Nella penombra della
sala, durante la proiezione di audiovisivi, più di una volta mi è
capitato di cogliere tra il pubblico palpebre abbassate ai limiti della
capacità di visione, teste, di percepire cenni di respirazione
lievemente stertorosa e di timbro gutturale seguiti da movimenti
repentini del gomito del coniuge diretti al fianco dell’ignaro e beato
spettatore.
Parimenti, più di
una volta, in occasione di giornate didattiche, mi è stata posta la
fatidica domanda “ma quanto deve durare un audiovisivo?”. La
risposta più semplice potrebbe essere un riferimento a quanto scritto
poco sopra, cioè “l’AV non deve addormentare”, oppure
liquidare il problema facendo riferimento ai fatidici 7 minuti.
Credo invece che il tema dell’attenzione meriti un’analisi più “attenta”

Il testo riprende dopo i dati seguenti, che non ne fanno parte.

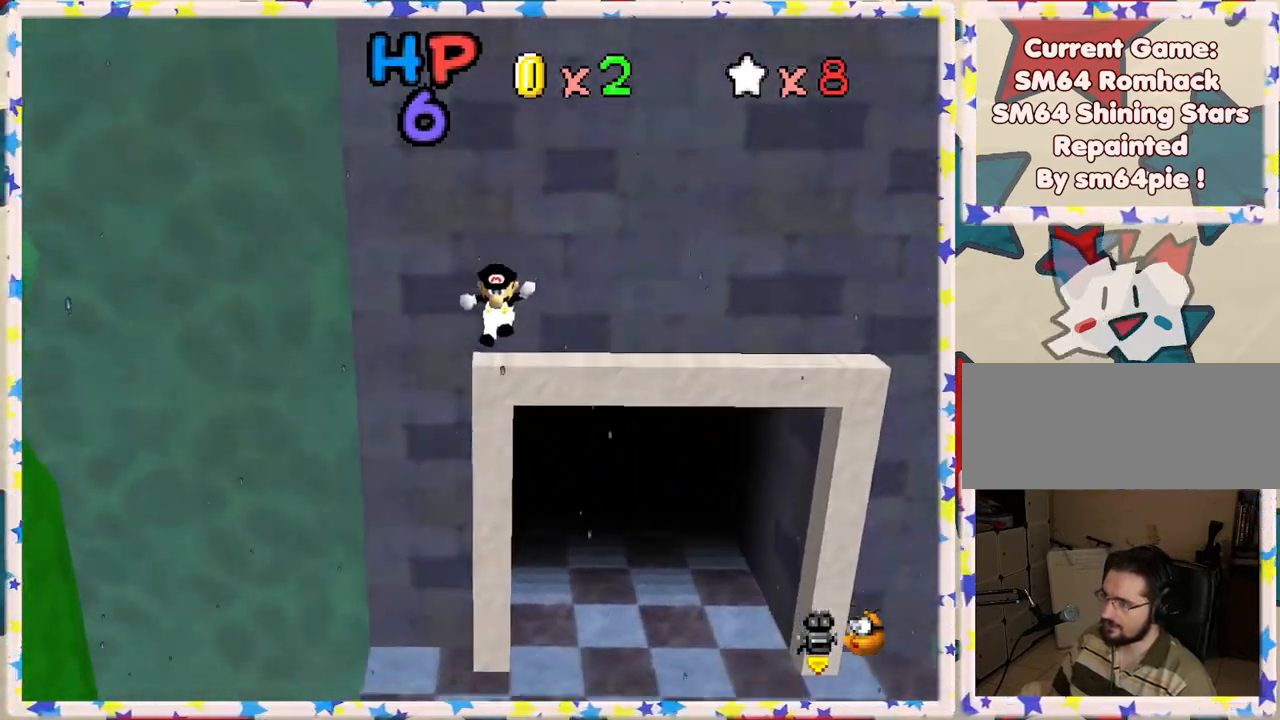
{"buttons": [], "left_stick": "center", "events": [[50, "A", "up"], [200, "A", "down"], [300, "left_stick", "center"], [350, "A", "up"]]}
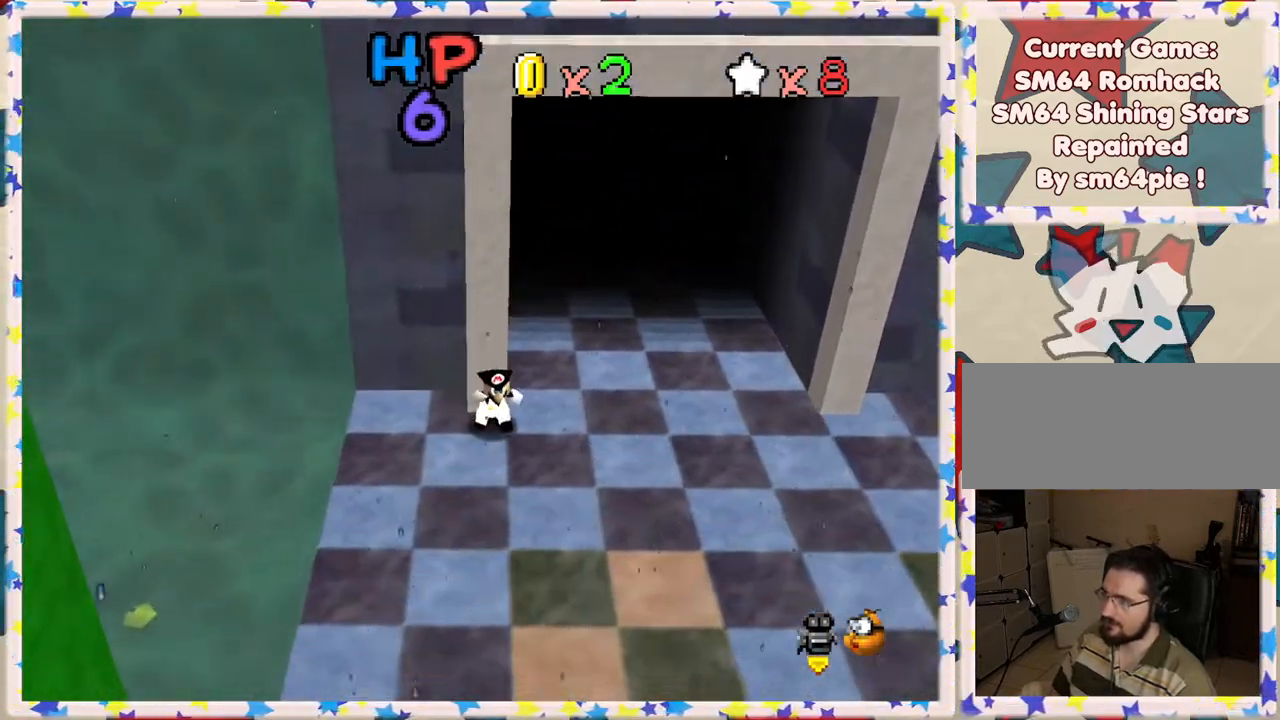
{"buttons": [], "left_stick": "left", "events": [[183, "left_stick", "left"]]}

e articolata. Esporrò in primis alcune considerazioni generali sui
meccanismi dell'attenzione, successivamente cercherò di applicare queste
osservazioni al mondo dell'AV suggerendo possibili soluzioni in grado di
rendere la nostra opera più digeribile.
L’attenzione
sostenuta, questo è l’argomento della conversazione, entra in gioco
in tutti i processi quotidiani che implicano l’apprendimento, la
supervisione, il controllo, la vigilanza. Sono occupazioni che obbligano
a mantenere l’attenzione nel tempo, evitando distrazioni. Ne
sanno qualcosa gli studenti, che devono mantenere uno sforzo costante
per seguire la lezione.
Sull'attenzione sostenuta influisce
il cosiddetto ritmo circadiano, quindi le ore di sonno-veglia,
nonché la temperatura e i ritmi biologici. I momenti della giornata dove
il livello di attenzione è più elevato sono la tarda mattinata e il
pomeriggio inoltrato, mentre dopo il pranzo e la cena il livello si
abbassa.
Gli studi e l’esperienza confermano che il livello di attenzione
diminuisce con il passare dei minuti. In effetti l’attenzione è come
un muscolo: si affatica durante l’esercizio e richiede un certo tempo
per recuperare. Oltre a questo, quando l’attenzione si protrae per un
periodo eccessivamente lungo, vi è un progressivo peggioramento nella
qualità delle prestazioni cognitive.
Una prolungata
attenzione sostenuta aumenta la possibilità di cedere alle
distrazioni. Alla fatica richiesta dall’occupazione in sé, si
aggiunge quella della lotta contro tutto ciò che può distrarci. Le
distrazioni, negli ultimi decenni, sono aumentate in senso esponenziale:
una serie infinita di stimoli visivi e comunicativi sfiancano la nostra
capacità di attenzione. A questi si aggiungono le distrazioni
interiori, improvvisi “memo” su tematiche non attinenti al contesto:
dove ho lasciato le chiavi? devo andare dal barbiere, ecc.
Alcuni autori (1)
sostengono che la capacità di attenzione stia diminuendo man mano che
aumenta l'uso della tecnologia moderna, in particolare della
televisione. La navigazione in Internet può avere un effetto simile
perché consente agli utenti di spostarsi facilmente da una pagina
all'altra. La maggior parte degli utenti di Internet trascorre in media
un minuto sullo stesso sito web.
Numerosi studi (2) hanno cercato di
definire, attraverso tecniche di neuroimaging, i meccanismi
neurobiologici che stanno alla base della sindrome attention-deficit/hyperactivity
disorder (ADHD), un modello patologico attinente al tema
dell’attenzione, riscontrando disfunzioni morfologiche e funzionali che
coinvolgono la corteccia pre-frontale e alcuni nuclei della base
(pallido, caudato). Risulta evidente la complessità dei meccanismi
utilizzati dal cervello per raccogliere gli stimoli, riconoscerli,
elaborarli e memorizzarli.
Queste considerazioni mettono in
evidenza le difficoltà che ha il nostro cervello a mantenere
l'attenzione. Figuriamoci quello che succede durante la visione di
Audiovisivi, per lo più proiettati dopo cena, rigorosamente al buio, in
ambienti ovattati, con un accompagnamento musicale a volte fortemente
soporifero.
Il grafico descrive l’andamento
standard dell’intensità di attenzione e, come si può notare, dopo
un iniziale rapidissimo incremento, definito “arousal” (risveglio
ma anche eccitazione), il picco massimo si raggiunge in effetti dopo 7
minuti. Sembrerebbe evidente che, se realizzassimo un AV di durata
inferiore ai 7 minuti, sfrutteremmo in modo completo la capacità di
attenzione del pubblico, per cui il successo sarebbe assicurato.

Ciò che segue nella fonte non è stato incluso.